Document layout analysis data
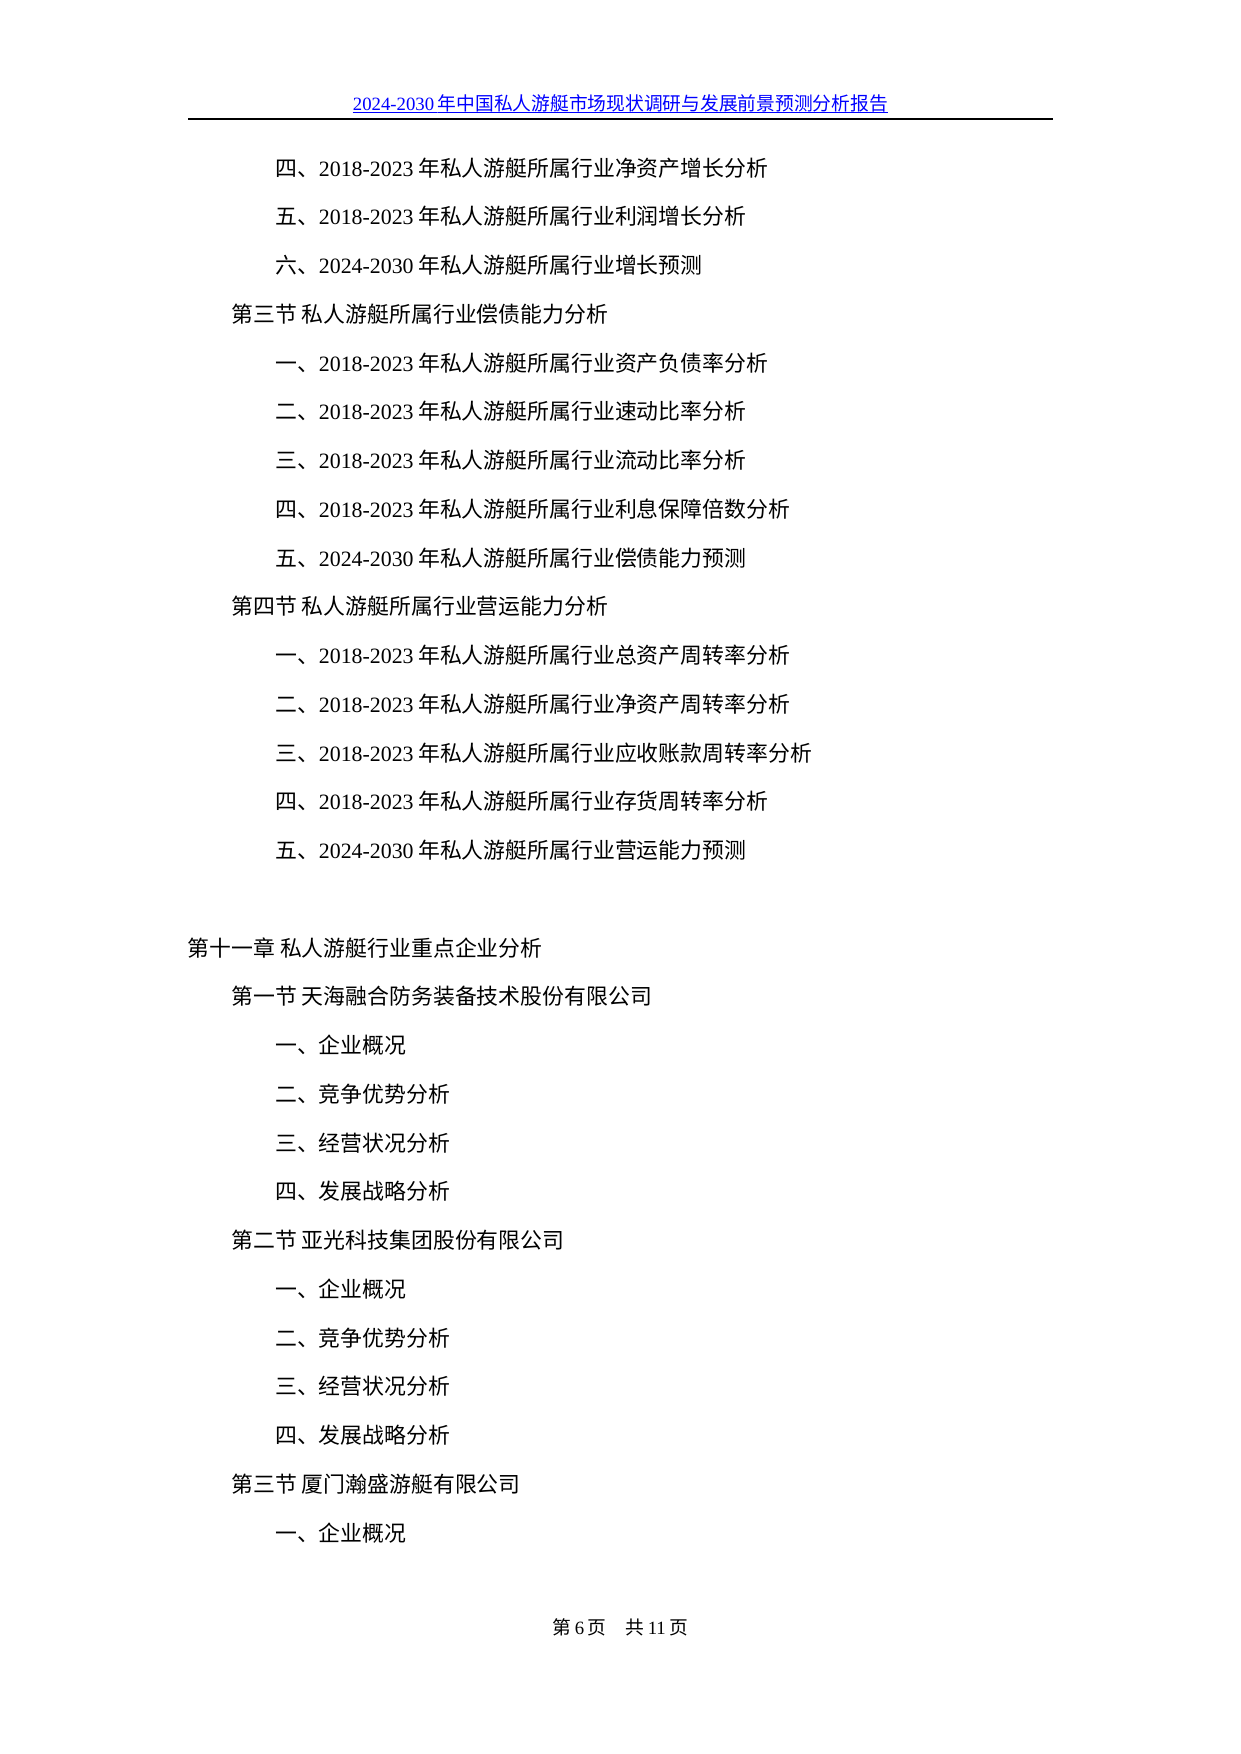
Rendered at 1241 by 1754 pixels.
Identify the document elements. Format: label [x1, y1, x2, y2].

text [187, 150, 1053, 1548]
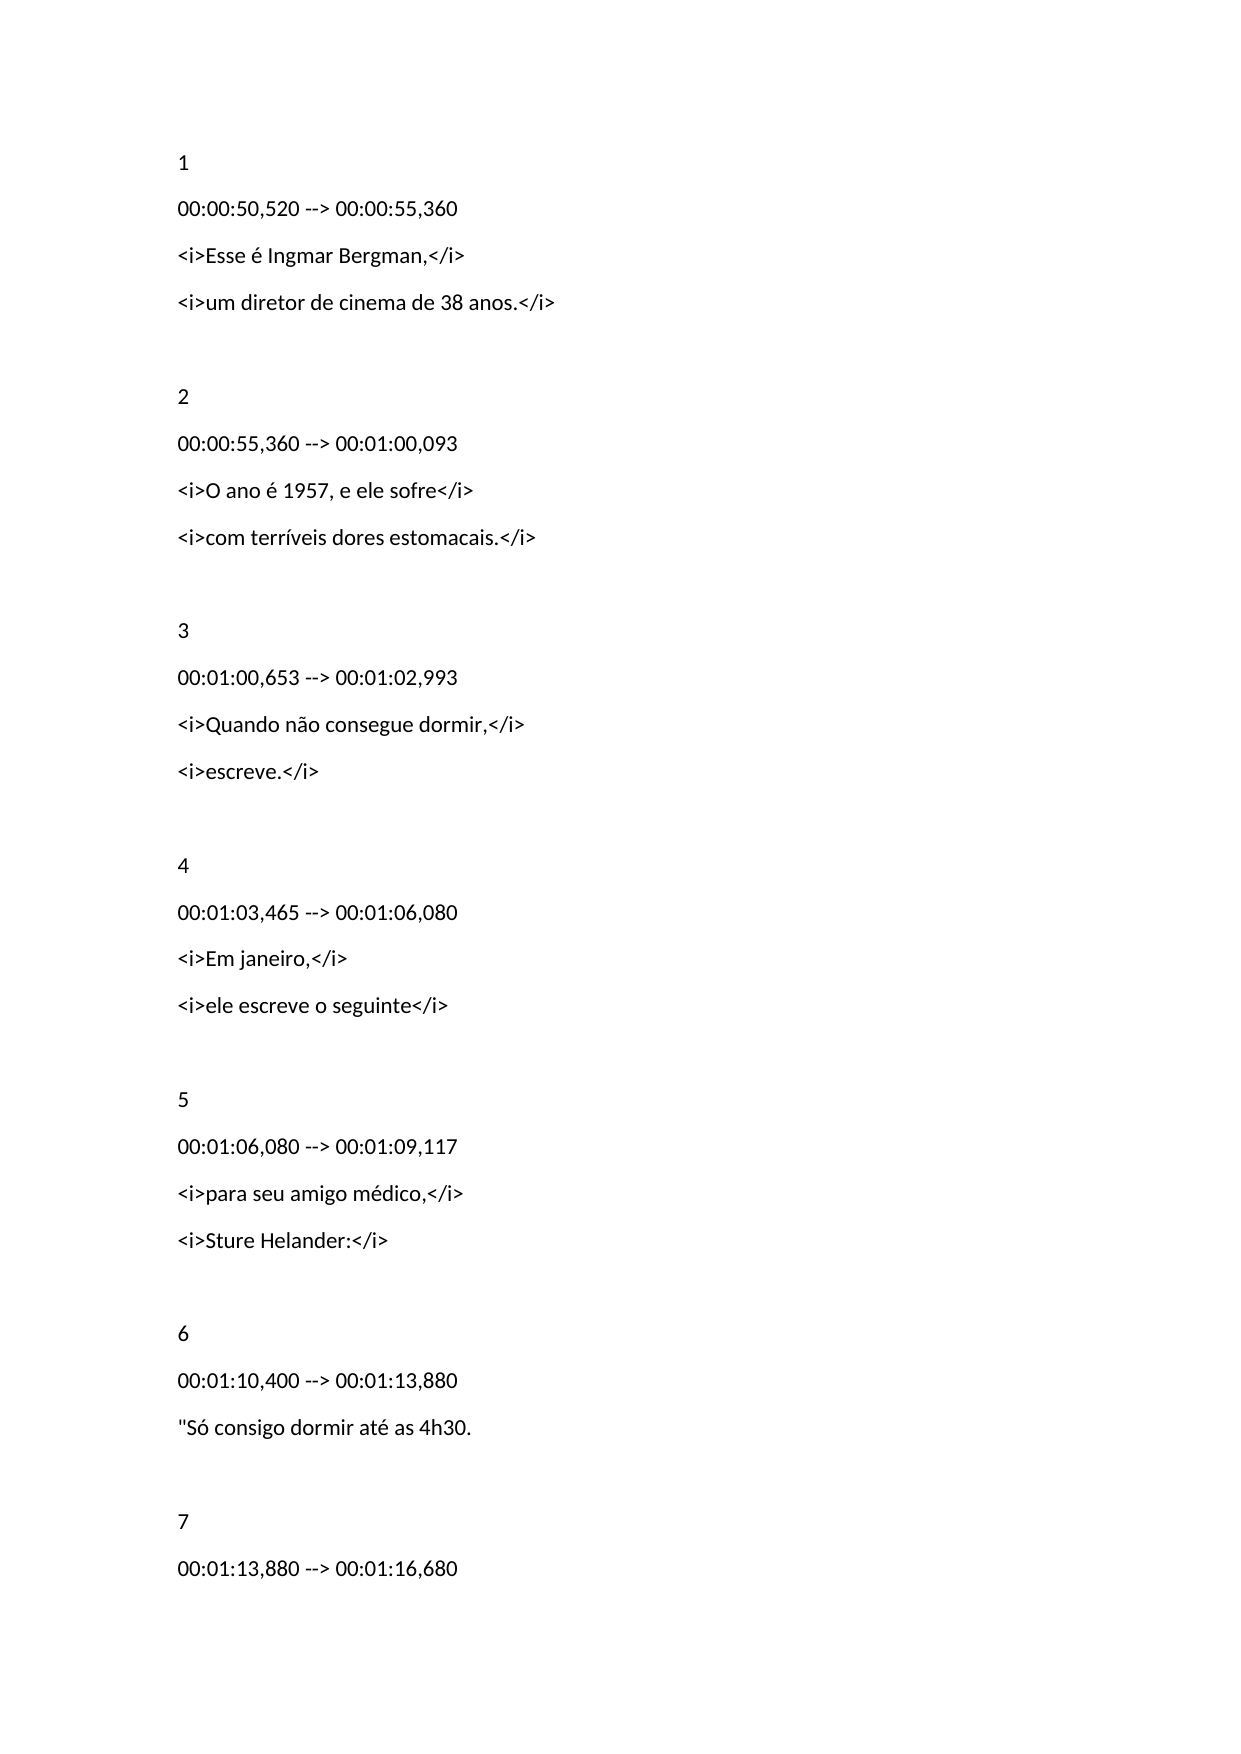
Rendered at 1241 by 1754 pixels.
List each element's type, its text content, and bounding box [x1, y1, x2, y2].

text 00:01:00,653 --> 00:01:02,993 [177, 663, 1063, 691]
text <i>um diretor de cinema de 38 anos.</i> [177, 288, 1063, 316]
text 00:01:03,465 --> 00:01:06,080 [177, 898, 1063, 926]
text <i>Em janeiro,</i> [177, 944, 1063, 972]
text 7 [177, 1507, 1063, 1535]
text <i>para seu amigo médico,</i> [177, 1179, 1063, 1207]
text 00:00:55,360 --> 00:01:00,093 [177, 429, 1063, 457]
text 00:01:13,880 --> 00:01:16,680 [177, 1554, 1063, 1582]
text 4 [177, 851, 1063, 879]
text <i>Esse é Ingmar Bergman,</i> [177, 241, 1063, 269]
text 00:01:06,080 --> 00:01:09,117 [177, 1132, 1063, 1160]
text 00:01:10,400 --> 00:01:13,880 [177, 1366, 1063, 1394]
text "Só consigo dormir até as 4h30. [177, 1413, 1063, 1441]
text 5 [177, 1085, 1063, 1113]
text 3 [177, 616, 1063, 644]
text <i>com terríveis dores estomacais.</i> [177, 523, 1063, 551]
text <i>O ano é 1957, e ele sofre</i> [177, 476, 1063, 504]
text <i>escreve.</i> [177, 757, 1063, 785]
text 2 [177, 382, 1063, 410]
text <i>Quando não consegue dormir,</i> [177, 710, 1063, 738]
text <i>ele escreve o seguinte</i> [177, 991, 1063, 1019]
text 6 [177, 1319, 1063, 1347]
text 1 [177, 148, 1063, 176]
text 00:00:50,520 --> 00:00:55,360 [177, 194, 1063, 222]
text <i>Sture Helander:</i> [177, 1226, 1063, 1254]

§ TASK INSTRUCTIONS: Return all the records above exactly, pictures omitted.

§ OUTPUT BELOW:
Rendered at 1241 by 1754 pixels.
Identify the document elements. Format: label [x1, y1, x2, y2].

text [187, 150, 1053, 1548]
Rendered at 1241 by 1754 pixels.
List each element's type, its text content, and bounding box [x1, y1, x2, y2].

text 00:01:00,653 --> 00:01:02,993 [177, 663, 1063, 691]
text <i>um diretor de cinema de 38 anos.</i> [177, 288, 1063, 316]
text 00:01:03,465 --> 00:01:06,080 [177, 898, 1063, 926]
text <i>Em janeiro,</i> [177, 944, 1063, 972]
text 7 [177, 1507, 1063, 1535]
text <i>para seu amigo médico,</i> [177, 1179, 1063, 1207]
text 00:00:55,360 --> 00:01:00,093 [177, 429, 1063, 457]
text 00:01:13,880 --> 00:01:16,680 [177, 1554, 1063, 1582]
text 4 [177, 851, 1063, 879]
text <i>Esse é Ingmar Bergman,</i> [177, 241, 1063, 269]
text 00:01:06,080 --> 00:01:09,117 [177, 1132, 1063, 1160]
text 00:01:10,400 --> 00:01:13,880 [177, 1366, 1063, 1394]
text "Só consigo dormir até as 4h30. [177, 1413, 1063, 1441]
text 5 [177, 1085, 1063, 1113]
text 3 [177, 616, 1063, 644]
text <i>com terríveis dores estomacais.</i> [177, 523, 1063, 551]
text <i>O ano é 1957, e ele sofre</i> [177, 476, 1063, 504]
text <i>escreve.</i> [177, 757, 1063, 785]
text 2 [177, 382, 1063, 410]
text <i>Quando não consegue dormir,</i> [177, 710, 1063, 738]
text <i>ele escreve o seguinte</i> [177, 991, 1063, 1019]
text 6 [177, 1319, 1063, 1347]
text 1 [177, 148, 1063, 176]
text 00:00:50,520 --> 00:00:55,360 [177, 194, 1063, 222]
text <i>Sture Helander:</i> [177, 1226, 1063, 1254]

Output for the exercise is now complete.